Extrait choisi —
Il faut aussi tracer des pistes pour l’avenir. En matière de couverture numérique, il faut revoir la notion de « zone grise », qui est inopérante puisqu’elle désigne une zone sur laquelle est présent au moins un opérateur, même s’il n’est présent que sur 5 % du territoire d’une commune ! Je propose d’inverser la logique et de classer en zone grise les seules communes couvertes à hauteur de 95 % par un ou plusieurs opérateurs, sinon on n’avancera pas sur cette question.

Pour le transport ferroviaire, l’axe Paris-Clermont, qui dessert tout le massif, se subdivise en deux branches, l’Aubrac et le Cévenol. Les élus du Massif central proposent collectivement de créer un « Trans-Massif central » pour succéder à ces lignes.

Pour la filière bois, il faut affecter une partie des recettes de la contribution climat-énergie au Fonds stratégique de la forêt et du bois, créé par Stéphane Le Foll, mais qui ne permettra pas de financer la filière avec sa dotation de 29 millions d’euros. Pourtant, la forêt contribue à la captation des émissions dont on parle ces jours-ci dans la région parisienne.

Le dynamisme de cette filière est une question non pas seulement d’argent, mais également de structure. Il faut créer un guichet unique pour la filière bois, adossé au comité de massif.

Vos consignes —
D'après l'extrait choisi, en quelles deux branches l'axe ferroviaire Paris-Clermont se subdivise-t-il ? Les entrées qui suivent n'ont aucun rôle à jouer ici.

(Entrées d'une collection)
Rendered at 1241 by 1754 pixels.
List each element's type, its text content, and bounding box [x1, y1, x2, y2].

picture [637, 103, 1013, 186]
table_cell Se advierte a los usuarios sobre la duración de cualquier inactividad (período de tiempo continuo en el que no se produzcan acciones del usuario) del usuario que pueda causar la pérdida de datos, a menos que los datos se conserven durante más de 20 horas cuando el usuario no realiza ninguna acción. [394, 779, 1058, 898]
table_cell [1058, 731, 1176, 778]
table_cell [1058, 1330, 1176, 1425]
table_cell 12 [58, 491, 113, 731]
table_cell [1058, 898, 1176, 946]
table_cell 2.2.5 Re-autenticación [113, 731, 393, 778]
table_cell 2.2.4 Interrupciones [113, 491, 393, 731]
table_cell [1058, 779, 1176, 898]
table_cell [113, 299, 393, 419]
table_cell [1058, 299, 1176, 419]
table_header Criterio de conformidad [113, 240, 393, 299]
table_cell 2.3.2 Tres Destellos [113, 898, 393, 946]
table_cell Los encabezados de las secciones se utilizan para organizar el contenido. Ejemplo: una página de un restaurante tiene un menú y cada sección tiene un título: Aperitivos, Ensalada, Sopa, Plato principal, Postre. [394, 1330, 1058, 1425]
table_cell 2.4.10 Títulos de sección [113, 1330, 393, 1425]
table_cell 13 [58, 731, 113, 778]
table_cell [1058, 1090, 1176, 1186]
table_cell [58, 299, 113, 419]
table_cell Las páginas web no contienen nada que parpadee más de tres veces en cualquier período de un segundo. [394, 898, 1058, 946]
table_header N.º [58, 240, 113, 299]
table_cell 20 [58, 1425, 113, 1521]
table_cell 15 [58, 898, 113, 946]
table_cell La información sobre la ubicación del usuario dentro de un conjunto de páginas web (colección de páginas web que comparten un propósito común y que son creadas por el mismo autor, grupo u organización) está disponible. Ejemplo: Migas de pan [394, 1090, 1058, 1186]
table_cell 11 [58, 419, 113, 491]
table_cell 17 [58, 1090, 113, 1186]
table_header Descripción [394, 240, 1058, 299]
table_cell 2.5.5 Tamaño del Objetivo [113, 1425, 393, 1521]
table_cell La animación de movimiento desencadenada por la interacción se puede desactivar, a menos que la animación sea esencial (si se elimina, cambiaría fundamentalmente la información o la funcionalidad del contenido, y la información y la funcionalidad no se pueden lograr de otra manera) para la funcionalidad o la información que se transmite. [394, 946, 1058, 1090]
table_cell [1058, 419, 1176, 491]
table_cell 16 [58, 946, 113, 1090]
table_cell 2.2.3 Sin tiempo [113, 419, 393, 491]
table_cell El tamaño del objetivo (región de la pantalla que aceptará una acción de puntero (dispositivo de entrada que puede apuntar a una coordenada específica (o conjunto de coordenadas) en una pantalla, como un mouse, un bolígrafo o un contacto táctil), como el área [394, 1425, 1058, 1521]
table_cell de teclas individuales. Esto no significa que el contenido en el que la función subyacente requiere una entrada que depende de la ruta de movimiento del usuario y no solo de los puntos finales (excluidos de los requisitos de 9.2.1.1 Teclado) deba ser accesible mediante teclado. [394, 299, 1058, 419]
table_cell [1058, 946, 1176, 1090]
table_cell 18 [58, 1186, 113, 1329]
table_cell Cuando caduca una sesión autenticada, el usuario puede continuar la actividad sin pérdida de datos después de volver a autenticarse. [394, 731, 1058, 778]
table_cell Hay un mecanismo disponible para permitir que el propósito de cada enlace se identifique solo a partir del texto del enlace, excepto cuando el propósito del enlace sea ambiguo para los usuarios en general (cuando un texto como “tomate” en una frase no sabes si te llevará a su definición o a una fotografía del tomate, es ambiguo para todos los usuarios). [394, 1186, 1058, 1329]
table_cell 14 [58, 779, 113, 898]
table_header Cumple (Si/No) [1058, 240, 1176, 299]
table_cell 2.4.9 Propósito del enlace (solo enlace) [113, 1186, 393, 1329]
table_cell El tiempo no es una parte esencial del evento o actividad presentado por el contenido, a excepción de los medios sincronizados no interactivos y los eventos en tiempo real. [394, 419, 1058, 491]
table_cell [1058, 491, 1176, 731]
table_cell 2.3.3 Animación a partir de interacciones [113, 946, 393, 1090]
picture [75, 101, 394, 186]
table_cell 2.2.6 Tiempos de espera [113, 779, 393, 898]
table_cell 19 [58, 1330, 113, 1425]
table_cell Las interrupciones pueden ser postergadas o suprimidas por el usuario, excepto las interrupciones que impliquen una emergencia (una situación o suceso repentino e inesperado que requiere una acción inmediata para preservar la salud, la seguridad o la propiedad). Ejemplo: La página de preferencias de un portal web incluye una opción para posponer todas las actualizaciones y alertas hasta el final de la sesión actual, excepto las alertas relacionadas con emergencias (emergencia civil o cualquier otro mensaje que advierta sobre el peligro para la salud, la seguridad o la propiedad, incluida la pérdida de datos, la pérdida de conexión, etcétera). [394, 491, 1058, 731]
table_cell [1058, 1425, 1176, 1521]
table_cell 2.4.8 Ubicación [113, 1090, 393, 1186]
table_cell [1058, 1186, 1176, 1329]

Exercice corrigé —
L'Aubrac et le Cévenol.